В Эгии царила ежегодная праздничная суматоха Дионисий, усугубленная пребыванием царя, который столь часто предпочитал своим столицам военные лагеря. Женщины шмыгали из дома в дом, мужчины собирались вместе, чтобы поупражняться в фаллических танцах. Погреба заполнились привезенным из виноградников молодым вином. Комнаты царицы превратились в гудящий таинственный улей, откуда Александр был изгнан: не в отместку, а потому, что он стал мужчиной. Клеопатре позволили остаться, хотя она еще не была женщиной. Теперь ей, наверное, открылись все тайны. Но она была еще слишком юна, чтобы уходить с менадами в горы.
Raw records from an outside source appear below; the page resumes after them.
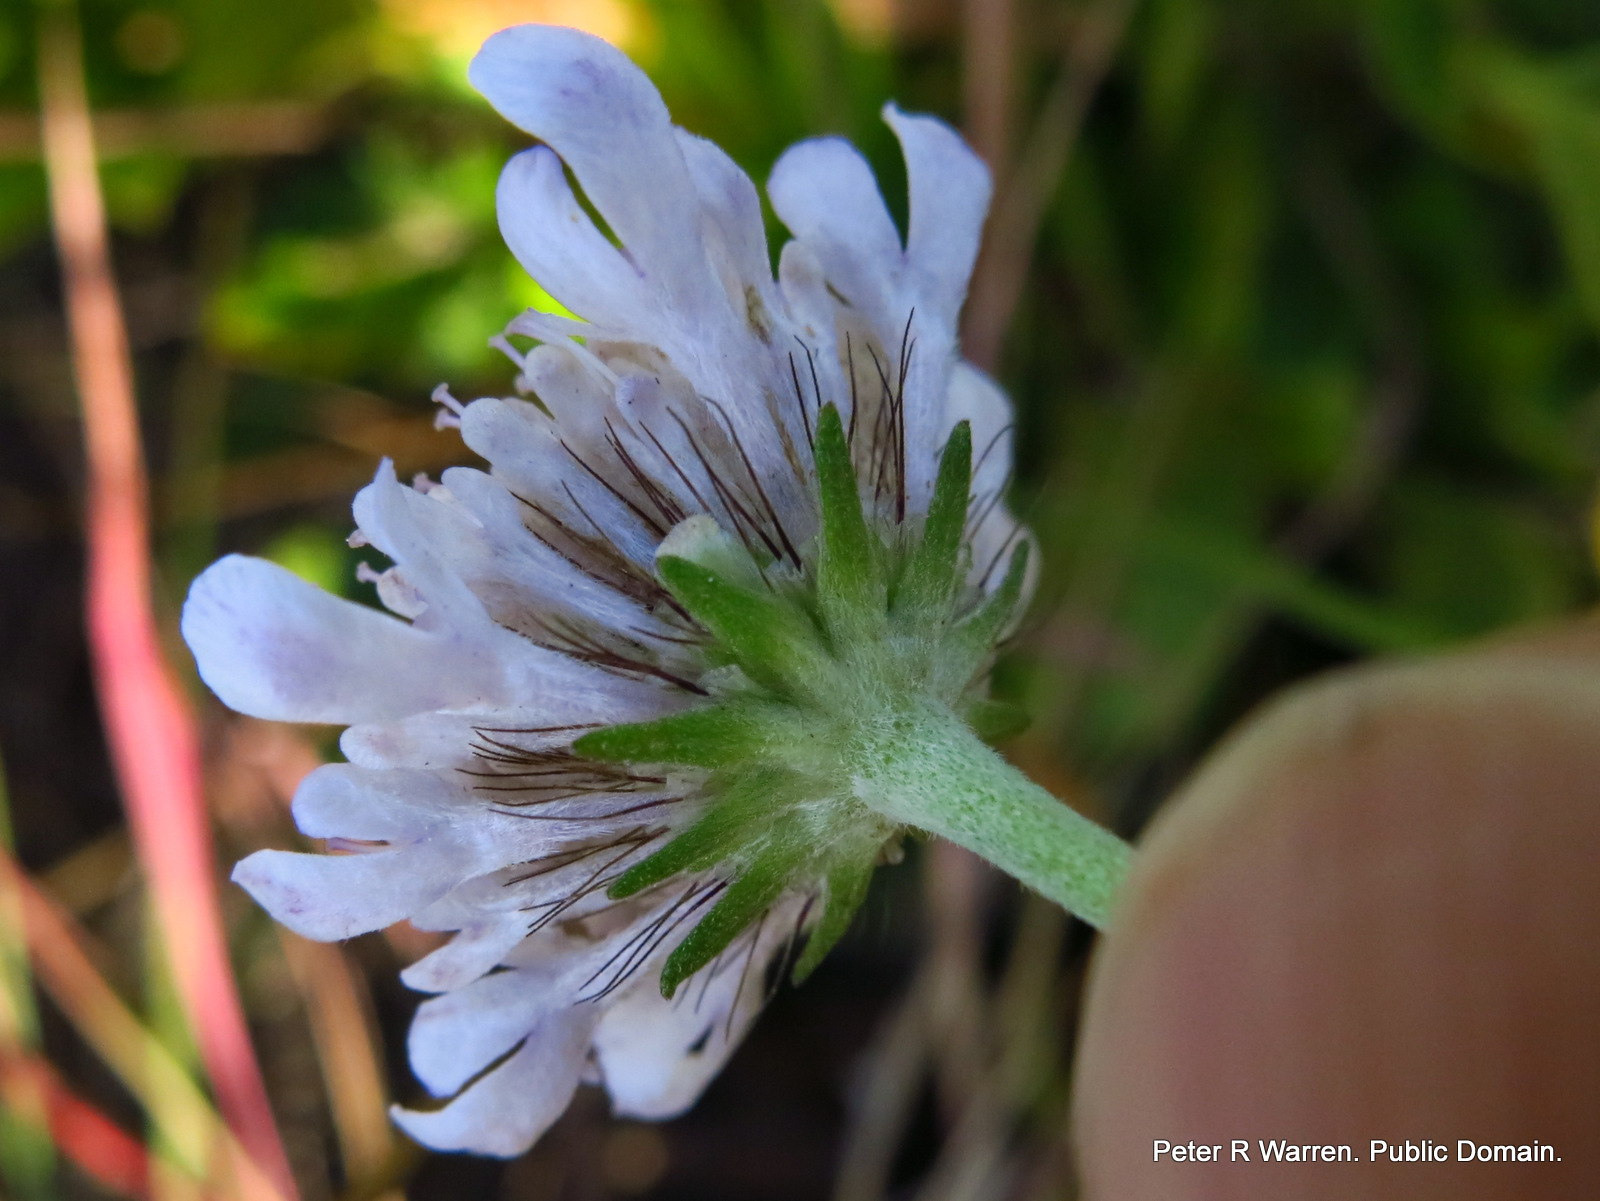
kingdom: Plantae
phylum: Tracheophyta
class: Magnoliopsida
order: Dipsacales
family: Caprifoliaceae
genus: Scabiosa
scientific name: Scabiosa columbaria
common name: Small scabious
Накануне праздника Александр проснулся рано, когда рассвет едва мерцал за окном. Щебетали первые птицы, шум воды здесь звучал более отдаленно. Можно было слышать топор дровосека, мычание недоенного скота. Александр встал и оделся, хотел разбудить Гефестиона, но на глаза ему попалась боковая лесенка, потайной ход, которым он мог незаметно уйти из башни. Она была встроена в стену, чтобы наследник мог потихоньку приводить к себе женщин. Эта лестница помнит немало историй, подумал он, быстро спускаясь вниз и поворачивая ключ в массивном замке двери.
В Эгии не было парка, только старый сад, вплотную примыкавший к крепостной стене. На черных голых ветвях деревьев кое-где уже треснули почки, предвещая будущее буйное цветение. Обильная роса лежала на высокой траве, повисая в переплетениях паутины прозрачными бусинками. Горные вершины, еще покрытые снегом, нежно розовели. Холодный воздух вобрал в себя запахи весны и фиалок.
Идя на аромат цветов, он нашел место, где они росли, глубоко спрятавшись в густой траве. Ребенком он собирал их для матери. Он принесет букет, пока служанки ее причесывают. Хорошо, что он вышел один; даже Гефестион был бы сейчас помехой.
Его руки были полны холодных влажных цветов, когда он увидел, как что-то мелькает за деревьями. Это была девушка, закутанная в толстое коричневое покрывало поверх прозрачной рубашки. Он тотчас же узнал ее и подошел.
Она была как нераскрывшийся цветок, свет, притаившийся во тьме. Когда Александр показался из-за деревьев, она вся застыла и побелела как холст. Какая же она застенчивая!
— Что ты? Я не съем тебя. Просто подошел поздороваться.
— Доброе утро, господин.
— Как тебя зовут?
— Горго, господин.
Она все еще казалась оцепеневшей от страха, — робкое, пугливое создание. Что следует говорить девушкам? Он знал только, как поступают, по их словам, его друзья и солдаты.
— Ну же, Горго, подари мне улыбку, и получишь цветок.
Не поднимая ресниц, она слегка улыбнулась, загадочно, мимолетно, как гамадриада, на мгновение выскользнувшая из своего дерева. Он начал было делить цветы, собираясь оставить часть для матери. Каким глупцом он должен казаться!
— Возьми, — сказал он, протягивая фиалки, и, когда девушка приняла букет, наклонился и поцеловал ее в щеку.
Нежная кожа на мгновение прильнула к его губам, потом девушка отпрянула, не глядя на него, и мягко покачала головой. Приоткрыв свой толстый плащ, она засунула фиалки между грудей и исчезла за деревьями.
Александр стоял, глядя ей вслед, и перед его глазами холодные тугие стебли фиалок снова и снова скользили вниз по теплой шелковистой коже. Завтра Дионисии. «Быстро под ними земля возрастила цветущие травы, / Лотос росистый, шафран и цветы гиацинты густые, / Гибкие, кои богов от земли высоко подымали».[26]